Venture capital firm Elevation Capital eyes newer investment themes in step with the evolving start-up ecosystem. Investing in India since 2002, the fund has backed unicorns such as Acko FirstCry and NoBroker. Amit Aggarwal, Principal at the fundhouse, discusses the firm’s investment strategy and future roadmap. Edited excerpts from the interview:


Which are the newer investment themes in focus?

There are four key areas we are active in — broadly they are consumer tech, consumer brands, fintech and fin-services, and SaaS [software as a service]. In addition, over the last six to 12 months, we have been spending a fair bit of time on emerging areas like climate tech and space tech. Gaming is breaking out in a major way. Some early signs of green shoots we’re starting to see in manufacturing. Even in these new areas, we’ve done a few deals; we are continuing to see a lot of activity. 


At which stage do you prefer to enter?

Fundamentally, we are a seed-stage investor. A bulk of our focus remains on partnering with the founders as the first institutional check. At the same time, we have larger pools of capital now; we are pretty flexible, so we can partner at later stages, at growth (stage) also. 


What are your investment targets in FY25?

In terms of investments, we are a fairly selective fund; so while we look at every sector, we end up doing 12-15 deals every year. This is the pace we are comfortable with, when it comes to new deals. Last year, too, we did 12 new deals and nine follow-ons. This year we aim for the same pace. 


Can you elaborate on your growing focus on the consumer business?

Consumer internet [companies that base their revenues on online transactions across categories] itself goes through cycles of belief and disbelief. As long-term investors, we’ve invested across cycles. At a macro level, some fundamental themes excite us. One, many more large marketplaces will be built in the Indian context, as there is rising affluence in the consumer class and the needs are more nuanced. We are also excited about consumer brands; we are seeing some of these brands starting to create large outcomes — the kind of outcomes big VC funds need. The third inflection point we’ve seen in the last one or two years is actually around the media and content platforms. 

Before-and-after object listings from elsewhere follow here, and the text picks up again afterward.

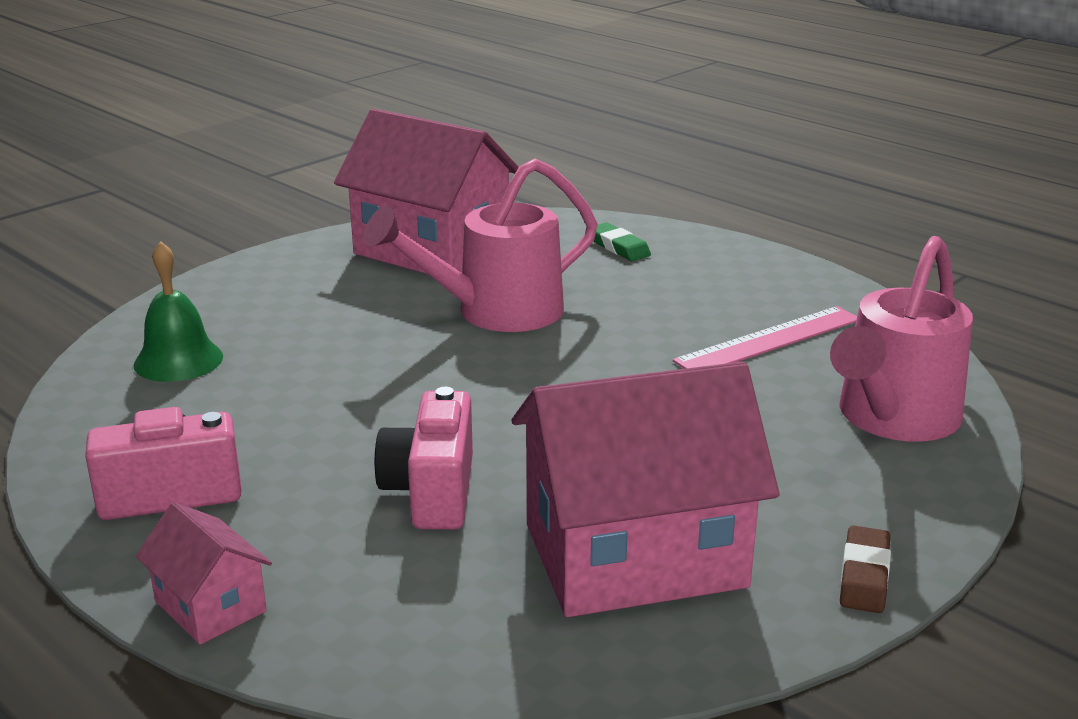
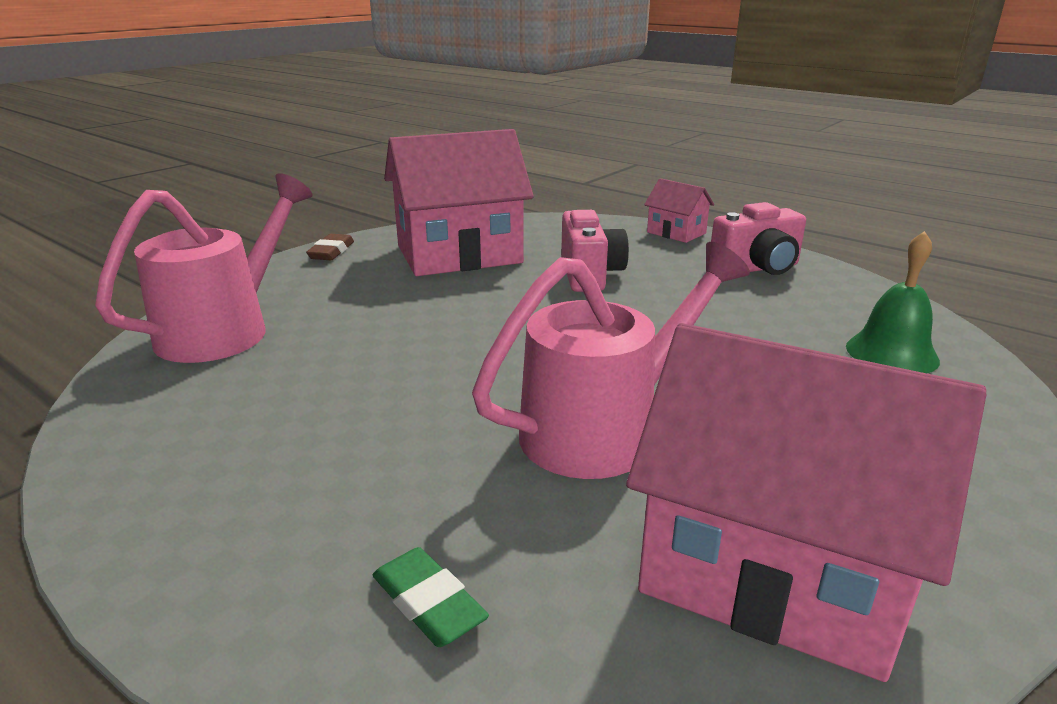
camera: 175 degrees right, 0 degrees up
pink ruler [673,306,857,369] -> none

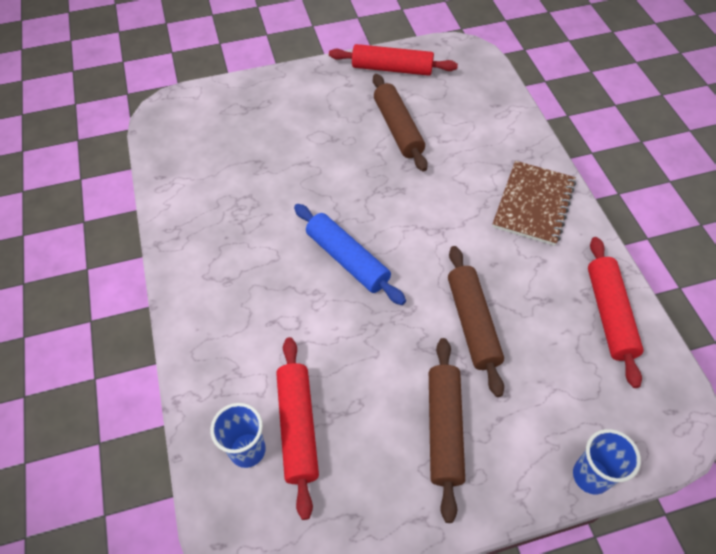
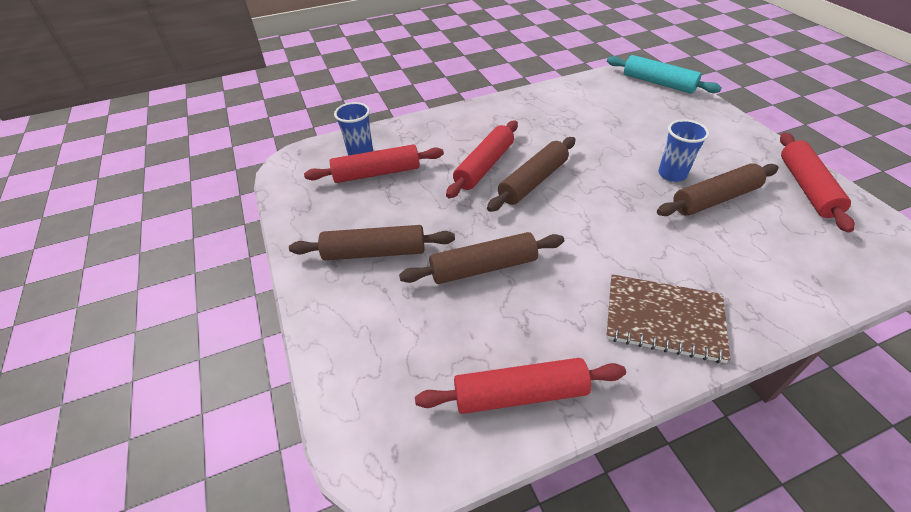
camera: 85 degrees right, 10 degrees down
blue rolling pin [294,204,406,305] -> brown rolling pin [487,137,576,212]
blue cup [573,429,641,494] -> blue cup moved to [658,119,709,182]
none -> red rolling pin [446,120,518,198]
none -> turquoise rolling pin [607,55,722,94]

What is your exit strategy? Will you exit PayTM?

PayTM is a publicly listed company and I won’t be able to comment on that. Generally, when we think about exits, we think of both IPOs [initial public offering] and M&As [mergers and acquisitions], depending on the journey of the company. Over the next three to five years, we think the market will be conducive to more and more IPOs and M&As. It was muted over the past year or so. Now we see a lot of optimism, activity coming up.